**TEXT BLOCK:**
━━━━━━━━

Orsillo said that there are two ways that someone facing a life-altering diagnosis can bridge the gap between getting the diagnosis and grappling with their pre-diagnosis worldview: assimilation or accommodation.
Assimilation, Orsillo said, is changing your perspective of or reframing the diagnosis, like knowing your body is still capable of accomplishing difficult challenges. Accommodation is understanding your current worldview, or accepting that health can be influenced by things outside of your control.
Not everyone responds to a life-altering diagnosis the same way, Orsillo emphasized. Some get overwhelmed, don’t attempt to create meaning out of the experience, or think that if they weren’t able to prevent the diagnosis, there’s no point in trying to be physically fit.
For others, these types of challenges can help a person not only reclaim control of their body, but also help rediscover their physical capabilities, focus mindfully on an activity, improve stress and redefine their identity, she said.
“These behaviors tell us that humans are focused on and benefit from post-traumatic growth and meaning making, or the human desire to search for or make meaning of their lives,” she said.

━━━━━━━━

**DATASET EXCERPTS:**
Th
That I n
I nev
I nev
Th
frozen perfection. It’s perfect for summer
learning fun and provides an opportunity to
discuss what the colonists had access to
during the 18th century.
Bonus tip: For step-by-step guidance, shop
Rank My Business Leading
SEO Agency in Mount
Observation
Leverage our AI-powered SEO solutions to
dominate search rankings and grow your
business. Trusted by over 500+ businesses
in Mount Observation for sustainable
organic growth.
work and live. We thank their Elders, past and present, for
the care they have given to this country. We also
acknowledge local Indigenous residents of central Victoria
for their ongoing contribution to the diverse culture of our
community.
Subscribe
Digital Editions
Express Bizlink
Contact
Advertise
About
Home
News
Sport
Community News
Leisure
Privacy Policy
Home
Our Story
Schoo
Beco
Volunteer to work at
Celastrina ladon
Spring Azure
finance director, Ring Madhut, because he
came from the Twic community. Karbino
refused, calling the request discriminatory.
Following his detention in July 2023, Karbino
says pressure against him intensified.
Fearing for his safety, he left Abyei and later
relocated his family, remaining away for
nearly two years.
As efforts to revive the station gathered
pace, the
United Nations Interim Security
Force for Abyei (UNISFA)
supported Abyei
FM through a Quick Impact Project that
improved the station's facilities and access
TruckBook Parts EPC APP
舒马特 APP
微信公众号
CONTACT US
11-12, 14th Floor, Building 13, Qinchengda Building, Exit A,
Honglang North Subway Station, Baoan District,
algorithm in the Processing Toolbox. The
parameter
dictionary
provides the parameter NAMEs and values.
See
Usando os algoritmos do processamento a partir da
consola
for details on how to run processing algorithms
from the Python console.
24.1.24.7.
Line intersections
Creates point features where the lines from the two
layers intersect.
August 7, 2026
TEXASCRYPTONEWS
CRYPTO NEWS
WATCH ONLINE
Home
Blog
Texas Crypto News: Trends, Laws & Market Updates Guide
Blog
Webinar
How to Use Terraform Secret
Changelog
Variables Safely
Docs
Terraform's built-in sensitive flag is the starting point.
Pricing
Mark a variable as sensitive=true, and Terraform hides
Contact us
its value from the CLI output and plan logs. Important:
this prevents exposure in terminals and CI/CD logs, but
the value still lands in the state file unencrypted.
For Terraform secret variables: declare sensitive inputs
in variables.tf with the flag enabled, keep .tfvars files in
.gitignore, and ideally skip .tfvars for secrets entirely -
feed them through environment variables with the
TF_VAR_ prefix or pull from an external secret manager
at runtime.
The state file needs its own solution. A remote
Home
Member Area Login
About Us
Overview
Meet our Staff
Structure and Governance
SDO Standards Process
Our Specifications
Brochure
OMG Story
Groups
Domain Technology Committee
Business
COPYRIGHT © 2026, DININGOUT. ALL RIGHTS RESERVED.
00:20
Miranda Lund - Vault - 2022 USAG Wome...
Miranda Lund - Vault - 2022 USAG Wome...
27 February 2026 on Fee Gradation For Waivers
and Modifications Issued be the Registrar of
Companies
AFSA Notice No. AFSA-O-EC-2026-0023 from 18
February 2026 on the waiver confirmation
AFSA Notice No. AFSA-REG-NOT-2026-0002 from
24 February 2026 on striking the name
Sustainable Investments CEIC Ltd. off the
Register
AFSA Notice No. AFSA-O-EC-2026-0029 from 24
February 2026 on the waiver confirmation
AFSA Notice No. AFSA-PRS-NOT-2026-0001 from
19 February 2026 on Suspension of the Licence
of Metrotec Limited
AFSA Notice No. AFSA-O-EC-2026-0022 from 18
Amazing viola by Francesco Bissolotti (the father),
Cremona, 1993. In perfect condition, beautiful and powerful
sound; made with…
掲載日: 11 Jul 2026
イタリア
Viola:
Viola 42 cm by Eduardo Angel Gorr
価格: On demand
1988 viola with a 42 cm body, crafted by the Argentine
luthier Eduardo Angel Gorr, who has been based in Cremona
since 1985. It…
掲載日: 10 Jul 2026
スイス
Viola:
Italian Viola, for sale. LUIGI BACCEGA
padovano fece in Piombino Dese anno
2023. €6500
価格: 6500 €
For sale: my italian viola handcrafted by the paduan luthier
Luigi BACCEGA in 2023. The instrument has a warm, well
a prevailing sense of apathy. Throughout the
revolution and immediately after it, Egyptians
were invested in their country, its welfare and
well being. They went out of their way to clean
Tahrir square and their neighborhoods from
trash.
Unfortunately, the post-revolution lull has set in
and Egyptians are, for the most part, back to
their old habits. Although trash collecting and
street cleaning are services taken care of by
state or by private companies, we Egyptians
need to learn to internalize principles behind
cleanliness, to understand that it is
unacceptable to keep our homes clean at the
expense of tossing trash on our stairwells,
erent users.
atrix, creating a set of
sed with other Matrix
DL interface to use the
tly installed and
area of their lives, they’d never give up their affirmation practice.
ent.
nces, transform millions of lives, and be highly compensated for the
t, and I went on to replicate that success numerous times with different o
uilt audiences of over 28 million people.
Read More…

━━━━━━━━

**TASK REQUIREMENTS:**
**A.** Answer these questions using the passage on responses to a life-altering diagnosis, placing each answer on its own line and marking it (i), (ii) or (iii) to match its question.
(i) What are the two ways, according to Orsillo, that someone can bridge the gap between a diagnosis and their pre-diagnosis worldview?
(ii) What do some people conclude if they were not able to prevent the diagnosis?
(iii) According to Orsillo, what can these types of challenges help a person reclaim?
**B.** Continue the passage on responses to a life-altering diagnosis from the point at which it ends.

**LIST OF ANSWERS:**
**A.**
(i) Assimilation or accommodation.
(ii) That there is no point in trying to be physically fit.
(iii) Control of their body.

**B.**
Middleton, the Princess of Wales, who was diagnosed with cancer in 2024 and underwent abdominal surgery and chemotherapy, wrote in a social media post that she sought the Three Peaks Challenge “not simply as a physical endeavour but as a chance to explore life beyond diagnosis and to give something back.”
Robach said on “Good Morning America” at the time she “chose to celebrate my survival and I decided to embark on a different kind of journey and to face fear of a different kind.”
Gia DiDonato-Sroczenski, 49-year-old runner from Webster, Massachusetts, has completed 50 marathons since 2013. For her, it’s like therapy. Following a stage 0 breast cancer diagnosis, the earliest possible form of cancer, she decided to move forward with a double mastectomy – but not before she ran the 2025 Boston Marathon so as not to lose her streak, she told Northeastern Global News. Now she’s at 14 Boston Marathons in a row.
A diagnosis can “make you realize what you had and never to take things for granted,” she said. After surgery, she wasn’t able to run or do strenuous cardio exercise for weeks.
While she continues to run as she would before her diagnosis, now raising money for Dana-Farber Cancer Institute, DiDonato-Sroczenski said overcoming a diagnosis can make someone want to pursue and overcome other challenges.
“It’s a wake-up call when things happen,” she said. “Now is the time … to push yourself to be the best version of yourself you can be.”